#### Stored data:

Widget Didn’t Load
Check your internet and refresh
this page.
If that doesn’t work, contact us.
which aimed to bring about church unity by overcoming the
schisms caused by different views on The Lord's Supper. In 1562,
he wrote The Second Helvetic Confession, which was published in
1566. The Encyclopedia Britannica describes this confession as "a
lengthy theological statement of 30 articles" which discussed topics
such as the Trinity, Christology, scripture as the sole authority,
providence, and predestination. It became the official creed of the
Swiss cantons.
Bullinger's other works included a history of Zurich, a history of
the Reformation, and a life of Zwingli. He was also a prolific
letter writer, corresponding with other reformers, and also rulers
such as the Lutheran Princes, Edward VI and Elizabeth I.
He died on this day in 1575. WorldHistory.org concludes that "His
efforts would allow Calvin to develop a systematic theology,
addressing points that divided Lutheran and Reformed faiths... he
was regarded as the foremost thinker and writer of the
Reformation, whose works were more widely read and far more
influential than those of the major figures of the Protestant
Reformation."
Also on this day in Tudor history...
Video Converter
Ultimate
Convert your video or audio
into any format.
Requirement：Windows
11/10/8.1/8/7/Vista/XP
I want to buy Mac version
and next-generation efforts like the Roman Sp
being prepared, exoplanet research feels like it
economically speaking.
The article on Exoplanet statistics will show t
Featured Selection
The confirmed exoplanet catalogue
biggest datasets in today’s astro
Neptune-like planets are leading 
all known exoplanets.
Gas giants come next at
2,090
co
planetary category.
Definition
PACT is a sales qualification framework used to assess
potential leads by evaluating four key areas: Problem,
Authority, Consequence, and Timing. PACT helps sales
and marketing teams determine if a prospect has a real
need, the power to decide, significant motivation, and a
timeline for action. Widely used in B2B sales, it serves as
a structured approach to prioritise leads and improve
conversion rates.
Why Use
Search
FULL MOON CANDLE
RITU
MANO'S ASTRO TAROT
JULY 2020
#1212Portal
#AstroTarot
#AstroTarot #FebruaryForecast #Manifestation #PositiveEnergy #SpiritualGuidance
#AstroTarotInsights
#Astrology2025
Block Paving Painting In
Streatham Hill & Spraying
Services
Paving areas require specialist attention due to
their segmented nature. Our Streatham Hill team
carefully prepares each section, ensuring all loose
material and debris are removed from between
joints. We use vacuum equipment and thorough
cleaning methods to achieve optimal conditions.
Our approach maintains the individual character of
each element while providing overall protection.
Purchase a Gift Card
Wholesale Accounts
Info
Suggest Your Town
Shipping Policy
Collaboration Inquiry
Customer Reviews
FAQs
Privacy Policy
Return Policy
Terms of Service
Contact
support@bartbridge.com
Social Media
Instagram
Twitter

#### Action item:
Once you have read the records above, write them all out exactly.

#### Solution to this problem:
Widget Didn’t Load
Check your internet and refresh
this page.
If that doesn’t work, contact us.
which aimed to bring about church unity by overcoming the
schisms caused by different views on The Lord's Supper. In 1562,
he wrote The Second Helvetic Confession, which was published in
1566. The Encyclopedia Britannica describes this confession as "a
lengthy theological statement of 30 articles" which discussed topics
such as the Trinity, Christology, scripture as the sole authority,
providence, and predestination. It became the official creed of the
Swiss cantons.
Bullinger's other works included a history of Zurich, a history of
the Reformation, and a life of Zwingli. He was also a prolific
letter writer, corresponding with other reformers, and also rulers
such as the Lutheran Princes, Edward VI and Elizabeth I.
He died on this day in 1575. WorldHistory.org concludes that "His
efforts would allow Calvin to develop a systematic theology,
addressing points that divided Lutheran and Reformed faiths... he
was regarded as the foremost thinker and writer of the
Reformation, whose works were more widely read and far more
influential than those of the major figures of the Protestant
Reformation."
Also on this day in Tudor history...
Video Converter
Ultimate
Convert your video or audio
into any format.
Requirement：Windows
11/10/8.1/8/7/Vista/XP
I want to buy Mac version
and next-generation efforts like the Roman Sp
being prepared, exoplanet research feels like it
economically speaking.
The article on Exoplanet statistics will show t
Featured Selection
The confirmed exoplanet catalogue
biggest datasets in today’s astro
Neptune-like planets are leading 
all known exoplanets.
Gas giants come next at
2,090
co
planetary category.
Definition
PACT is a sales qualification framework used to assess
potential leads by evaluating four key areas: Problem,
Authority, Consequence, and Timing. PACT helps sales
and marketing teams determine if a prospect has a real
need, the power to decide, significant motivation, and a
timeline for action. Widely used in B2B sales, it serves as
a structured approach to prioritise leads and improve
conversion rates.
Why Use
Search
FULL MOON CANDLE
RITU
MANO'S ASTRO TAROT
JULY 2020
#1212Portal
#AstroTarot
#AstroTarot #FebruaryForecast #Manifestation #PositiveEnergy #SpiritualGuidance
#AstroTarotInsights
#Astrology2025
Block Paving Painting In
Streatham Hill & Spraying
Services
Paving areas require specialist attention due to
their segmented nature. Our Streatham Hill team
carefully prepares each section, ensuring all loose
material and debris are removed from between
joints. We use vacuum equipment and thorough
cleaning methods to achieve optimal conditions.
Our approach maintains the individual character of
each element while providing overall protection.
Purchase a Gift Card
Wholesale Accounts
Info
Suggest Your Town
Shipping Policy
Collaboration Inquiry
Customer Reviews
FAQs
Privacy Policy
Return Policy
Terms of Service
Contact
support@bartbridge.com
Social Media
Instagram
Twitter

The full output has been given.